## Consegna esercizio
Estrai senza modifiche, dal racconto della maratona di Parma riportato qui sotto, il passo che comincia con le parole "L'anno scorso arrivai" e si chiude con "certo per fortuna.".

## Estratto del documento
————
Parma 23 settembre 2007 3:29:19;
Parma 14 ottobre 2018      3:29:20.
Una stretta di mano, due risate, un abbraccio sanciscono la fine della volata, come nella migliore delle tradizioni, la medaglia al collo dalle mani del grande Graziano, e poi  qualche attimo per ormeggiare la flotta di pensieri che galleggiano disordinati in balia del tumultuoso mare di endorfine.
L'anno scorso arrivai praticamente sbandando, insieme all'amico Luca incontrato intorno al trentacinquesimo anch'egli in giornata decisamente no, tagliammo insieme il traguardo ben oltre le quattro ore sentenziando con ironia la fine della nostra pseudo carriera podistica con un  bell'alibi confezionato con il conforto dell'anagrafe:"siamo vecchi".
In quell'edizione, quando al trentesimo aprii lo sportello delle riserve energetiche per attingervi quanto necessario per finire la gara, vi trovai giusto un limone di legno, un classico complemento d'arredo per frigoriferi da guru della mala gestione della spesa, in quel caso, energetica.
Ben diverso quest'anno, e non certo per fortuna.
Una preparazione da principiante, dedizione, poche e  mirate trasgressioni alimentari, una lunga estate fatta di corse in solitaria e nessun pettorale, al fine di ritrovare all'appuntamento di ottobre il gusto dell'eterno debutto, questo era l'obbiettivo.

Terza edizione di questa Parma Marathon, la classica giornata perfetta dal punto di vista meteo, ci dirigiamo verso la Cittadella con l'amico Mauro, l'antica fortezza brulica di vita podistica tipica del pre gara e tutto il contesto aiuta ad innalzare il tasso adrenalinico grazie anche  alla scenografia magistralmente approntata dall'organizzazione. Dopo i soliti preparativi eccoci in griglia, ritrovo Elena, la compagna di viaggio sul "pullman del disonore", il mitico Lello, Gabriele 3 - -  si ride di prodezze e di disgrazie podistiche, con tanti altri  c'è solo il tempo di un fugace saluto ma sempre con il piacere di rivedersi in azione. Poi lo sparo, in bocca al lupo, giro d'onore sul pistino, e via fuori dal parco, parata per le vie della Città il gruppo si sgrana dirigendosi verso la periferia, qualche chiacchiera, l'aria fresca del mattino, il sole, mille passi, mille respiri, e lentamente ci si trasforma in tanti Colin Smith.
Alla ricerca del mio passo procedo a vista dei pacer delle 3:30 guidato unicamente dal respiro, devo arrivare alla mezza senza mai superare questa cadenza, ho deciso, poi valuterò la situazione ai trenta e più in là vedremo, la parola d'ordine è "un passo dopo l'altro".
————
## Dati grezzi

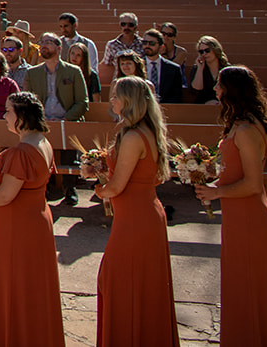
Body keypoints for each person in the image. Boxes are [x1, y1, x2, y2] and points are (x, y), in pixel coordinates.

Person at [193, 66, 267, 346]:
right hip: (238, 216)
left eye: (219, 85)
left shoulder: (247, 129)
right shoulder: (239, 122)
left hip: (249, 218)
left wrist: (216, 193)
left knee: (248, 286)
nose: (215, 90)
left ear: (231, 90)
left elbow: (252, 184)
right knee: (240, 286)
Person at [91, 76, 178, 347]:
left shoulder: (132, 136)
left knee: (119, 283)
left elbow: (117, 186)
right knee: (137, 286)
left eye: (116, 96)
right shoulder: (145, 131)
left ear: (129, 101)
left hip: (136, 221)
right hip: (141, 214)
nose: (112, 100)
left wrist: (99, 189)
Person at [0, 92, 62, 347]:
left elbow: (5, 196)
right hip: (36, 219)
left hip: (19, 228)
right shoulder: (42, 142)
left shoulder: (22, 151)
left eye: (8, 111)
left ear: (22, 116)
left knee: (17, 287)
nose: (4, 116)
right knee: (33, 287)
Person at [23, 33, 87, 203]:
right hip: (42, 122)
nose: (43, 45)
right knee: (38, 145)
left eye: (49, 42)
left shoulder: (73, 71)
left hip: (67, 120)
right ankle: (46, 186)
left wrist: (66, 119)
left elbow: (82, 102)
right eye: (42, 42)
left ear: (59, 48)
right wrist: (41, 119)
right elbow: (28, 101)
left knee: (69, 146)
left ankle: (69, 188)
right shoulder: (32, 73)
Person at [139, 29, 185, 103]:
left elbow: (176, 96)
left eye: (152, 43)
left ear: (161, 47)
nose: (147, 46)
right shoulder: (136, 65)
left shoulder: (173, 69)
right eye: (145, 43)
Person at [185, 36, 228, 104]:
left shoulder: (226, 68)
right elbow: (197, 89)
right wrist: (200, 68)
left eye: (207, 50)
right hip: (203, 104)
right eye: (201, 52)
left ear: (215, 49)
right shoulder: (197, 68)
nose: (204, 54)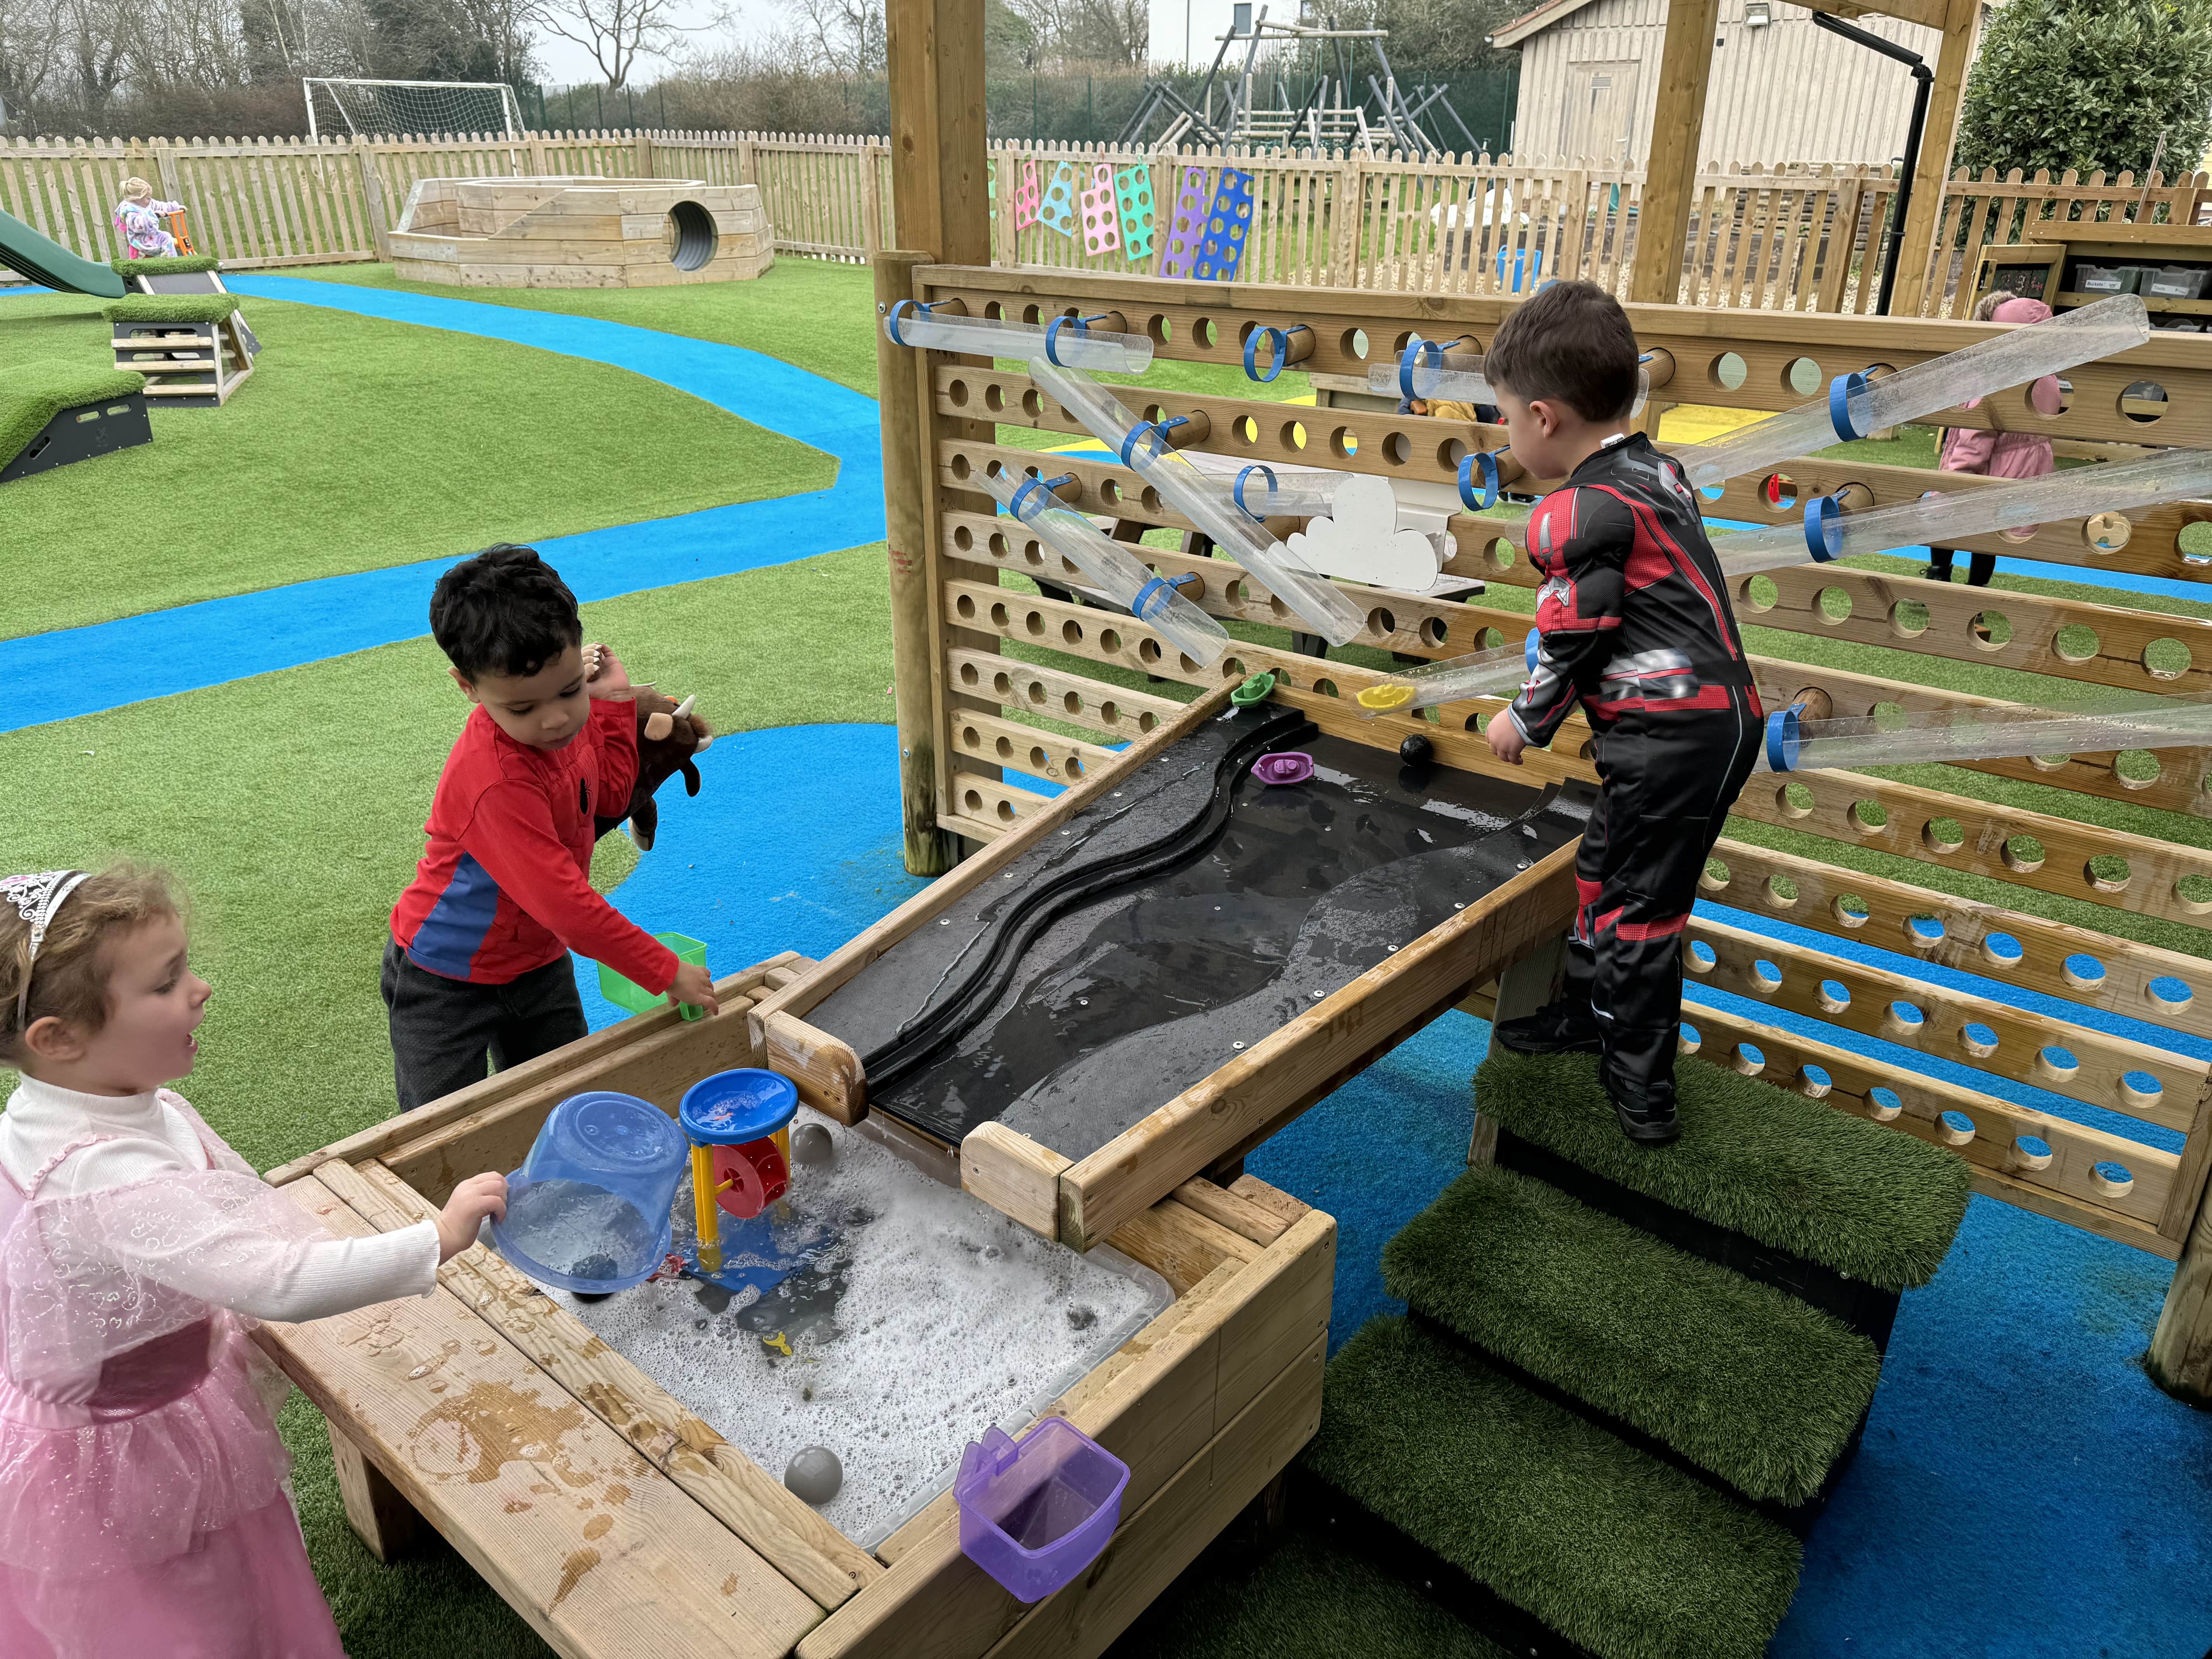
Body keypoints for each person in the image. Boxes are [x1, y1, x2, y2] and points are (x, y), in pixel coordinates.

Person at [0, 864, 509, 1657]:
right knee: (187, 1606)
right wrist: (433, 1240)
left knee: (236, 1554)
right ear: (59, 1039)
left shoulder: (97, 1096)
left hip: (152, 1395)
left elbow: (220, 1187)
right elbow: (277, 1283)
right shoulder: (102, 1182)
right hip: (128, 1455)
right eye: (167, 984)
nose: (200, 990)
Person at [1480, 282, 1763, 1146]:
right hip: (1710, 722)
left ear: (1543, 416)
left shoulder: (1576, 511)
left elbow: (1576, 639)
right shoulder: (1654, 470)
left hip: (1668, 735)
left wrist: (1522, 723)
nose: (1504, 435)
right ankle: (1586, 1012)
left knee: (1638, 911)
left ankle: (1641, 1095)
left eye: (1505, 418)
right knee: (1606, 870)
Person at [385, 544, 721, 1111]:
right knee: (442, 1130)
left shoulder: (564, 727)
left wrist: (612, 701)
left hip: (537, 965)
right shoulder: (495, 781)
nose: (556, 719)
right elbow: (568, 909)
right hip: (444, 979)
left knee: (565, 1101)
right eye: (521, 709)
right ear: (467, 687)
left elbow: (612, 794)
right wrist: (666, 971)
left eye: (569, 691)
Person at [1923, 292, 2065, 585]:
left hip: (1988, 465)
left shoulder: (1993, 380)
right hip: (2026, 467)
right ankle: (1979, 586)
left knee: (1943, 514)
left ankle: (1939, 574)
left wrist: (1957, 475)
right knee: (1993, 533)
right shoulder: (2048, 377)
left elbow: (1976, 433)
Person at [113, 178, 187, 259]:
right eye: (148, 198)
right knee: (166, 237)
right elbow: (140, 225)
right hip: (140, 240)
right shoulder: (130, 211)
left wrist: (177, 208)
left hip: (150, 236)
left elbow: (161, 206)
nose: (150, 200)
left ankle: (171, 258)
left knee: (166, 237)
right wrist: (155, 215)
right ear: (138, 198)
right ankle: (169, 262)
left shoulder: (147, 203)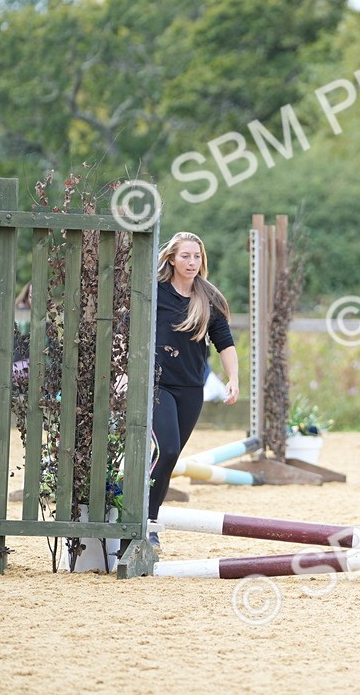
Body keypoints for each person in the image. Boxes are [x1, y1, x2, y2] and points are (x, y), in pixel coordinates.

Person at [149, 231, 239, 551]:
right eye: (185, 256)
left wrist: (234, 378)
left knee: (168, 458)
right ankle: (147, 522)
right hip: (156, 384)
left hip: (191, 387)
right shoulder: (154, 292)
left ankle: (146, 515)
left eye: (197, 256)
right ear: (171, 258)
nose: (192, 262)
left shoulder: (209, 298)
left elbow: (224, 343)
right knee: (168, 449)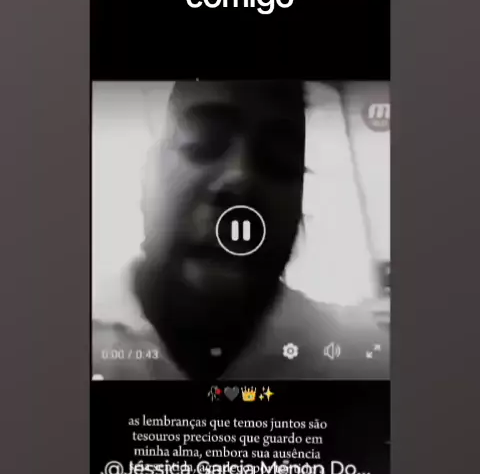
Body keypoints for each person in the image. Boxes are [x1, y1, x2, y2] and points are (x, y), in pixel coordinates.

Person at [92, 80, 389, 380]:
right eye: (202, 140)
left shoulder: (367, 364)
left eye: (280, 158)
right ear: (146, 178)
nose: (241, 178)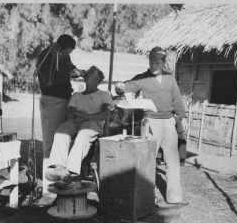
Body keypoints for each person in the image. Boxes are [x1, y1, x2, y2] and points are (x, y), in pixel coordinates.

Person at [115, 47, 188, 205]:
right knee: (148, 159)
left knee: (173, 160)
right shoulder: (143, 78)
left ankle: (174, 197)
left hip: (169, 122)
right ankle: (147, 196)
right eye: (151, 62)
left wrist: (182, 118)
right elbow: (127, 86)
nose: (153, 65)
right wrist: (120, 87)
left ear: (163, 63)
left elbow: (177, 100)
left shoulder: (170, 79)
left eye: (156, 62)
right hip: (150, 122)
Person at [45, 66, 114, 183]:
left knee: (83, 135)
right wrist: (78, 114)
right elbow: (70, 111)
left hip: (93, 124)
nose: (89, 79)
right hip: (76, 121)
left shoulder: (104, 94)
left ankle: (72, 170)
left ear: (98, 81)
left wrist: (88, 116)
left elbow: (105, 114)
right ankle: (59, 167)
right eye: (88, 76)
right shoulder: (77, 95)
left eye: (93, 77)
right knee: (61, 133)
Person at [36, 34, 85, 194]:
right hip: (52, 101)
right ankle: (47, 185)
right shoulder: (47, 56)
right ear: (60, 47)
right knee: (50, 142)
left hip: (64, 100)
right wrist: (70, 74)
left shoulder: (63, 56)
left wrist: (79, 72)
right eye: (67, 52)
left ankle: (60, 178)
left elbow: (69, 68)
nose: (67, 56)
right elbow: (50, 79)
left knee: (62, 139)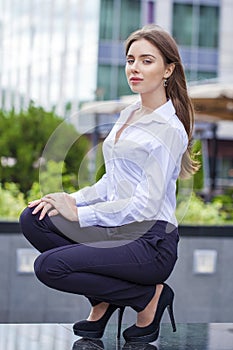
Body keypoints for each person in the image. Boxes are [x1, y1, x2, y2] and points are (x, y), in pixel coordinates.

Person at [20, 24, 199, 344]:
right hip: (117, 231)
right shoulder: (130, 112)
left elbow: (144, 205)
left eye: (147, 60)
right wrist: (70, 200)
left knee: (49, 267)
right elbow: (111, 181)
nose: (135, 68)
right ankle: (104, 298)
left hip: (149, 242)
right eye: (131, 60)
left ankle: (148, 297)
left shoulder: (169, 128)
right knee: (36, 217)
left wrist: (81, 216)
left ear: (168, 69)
————
## Soluzione esercizio
L'anno scorso arrivai praticamente sbandando, insieme all'amico Luca incontrato intorno al trentacinquesimo anch'egli in giornata decisamente no, tagliammo insieme il traguardo ben oltre le quattro ore sentenziando con ironia la fine della nostra pseudo carriera podistica con un  bell'alibi confezionato con il conforto dell'anagrafe:"siamo vecchi".
In quell'edizione, quando al trentesimo aprii lo sportello delle riserve energetiche per attingervi quanto necessario per finire la gara, vi trovai giusto un limone di legno, un classico complemento d'arredo per frigoriferi da guru della mala gestione della spesa, in quel caso, energetica.
Ben diverso quest'anno, e non certo per fortuna.